In 2014, after an extended and eventually successful effort to gain a permit from the city of Santa Rosa, Shakespeare in the Cannery was created to present live theatrical performances in the ruins of a 19th-century cannery near Railroad Square.
Since then, some 4,000 people have to come to sit outside in the ready-made amphitheater created by the site’s two crumbling brick walls and watch live productions of the Bard’s greatest hits.
But the fifth season, opening tonight with “Shakespeare in Love,” closely following the screenplay that playwright Tom Stoppard and film writer Marc Norman created for the 1998 movie, will be the last.
Prompted by the probable sale of the property and notified months ago by owner John Stewart to vacate the site by October, Shakespeare in the Cannery organizers drawing the final curtain on Shakespeare in the Cannery.
“My intention early on was to do ‘Othello,’ dated in 1967 in Detroit. I had a very strong vision for this show, with the riots and sculptures of knocked-out buildings, but I decided that would be inappropriate for this time,” director David Lear said.
“I decided to go out with a romp and homage to William Shakespeare. That’s just what I did, because I have a show that’s fun and enjoyable,” Lear said. “I watched the movie again, and I thought, ‘This is the way we want to go out.’”
“Shakespeare in Love” will run on Friday, Saturday and Sunday evenings through Aug. 5, followed by a production of “Comedy of Errors” in the cannery ruins Aug. 10 through Sept. 2, presented by the nearby 6th Street Playhouse and directed by Jared Sakren, executive director of the 6th Street Playhouse.
“We rented the venue to 6th Street Playhouse. Last year, we were partners but this year we’re not,” Lear said.
Last season, Lear opened the Shakespeare in the Cannery season with “Much Ado About Nothing,” followed by “Fairyworlds,” directed and adapted from “Midsummer Night’s Dream,” directed by Sakren.

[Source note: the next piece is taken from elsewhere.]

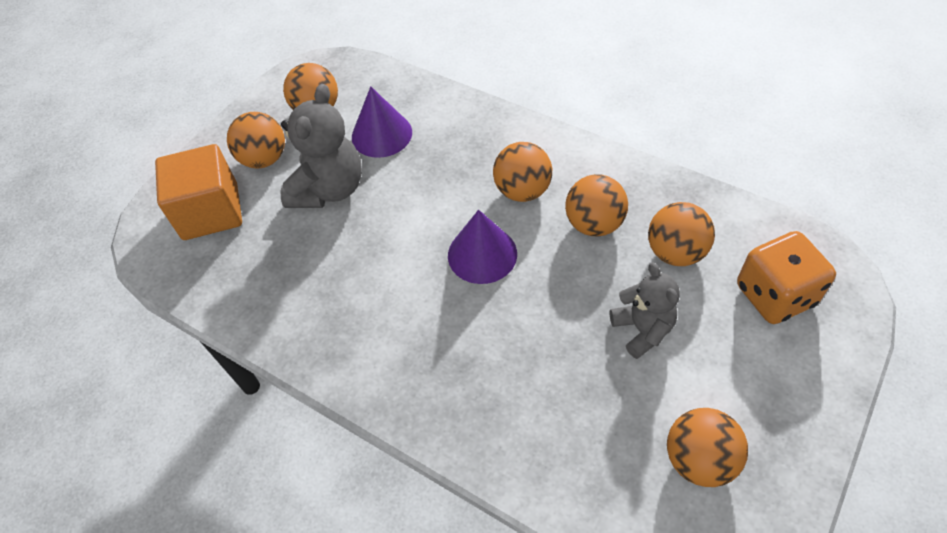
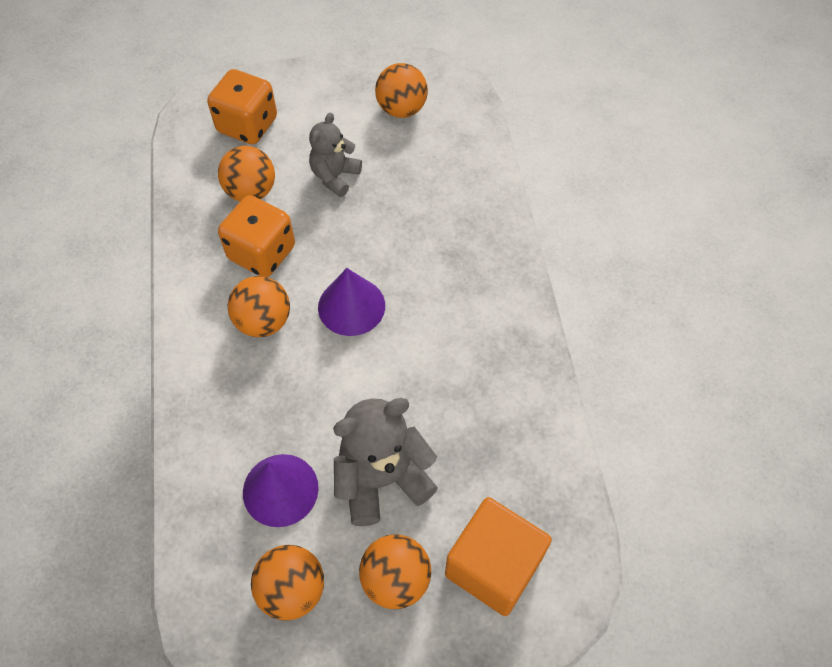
camera: 135 degrees left, 5 degrees up
orange ball [565,174,628,237] -> orange dice [218,195,295,277]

During the run of “Shakespeare in Love” this summer there will be a 15-minute pre-show performance by The Alchemia Choir at 6:30 p.m. every Friday.
Overall, Lear considers his experiment of bringing live Shakespeare to the cannery site a success.
“I am very happy and very pleased that I could bring Shakespeare to Santa Rosa,” he said. “The reception by the community of Santa Rosa has just been overwhelming. In fact, I’ve been getting emails saying ‘Please don’t stop.’”
Lear, 71, has directed shows at most of Sonoma County’s live stage companies over the past 20 years, and he has no attention walking away from the local theater scene. He also has put together half a dozen local productions and that he took to San Francisco.
“My home is Main Stage West in Sebastopol,” he said. “That’s where I really like to do my work. It’s intimate. They have a really collective of artists there.”
The last play Lear directed at Main Stage West was “Blackbird,” by David Harrower, which opened in March and closed in April. Next season, he is scheduled to direct “The Night Alive” in October and “Lungs” in June 2019.
Shakespeare in the Cannery has been presented in collaboration with the Arlene Francis Center in Railroad Square, and local attorney Chris Costin worked closely with Lear to get the project up and running and keep it going.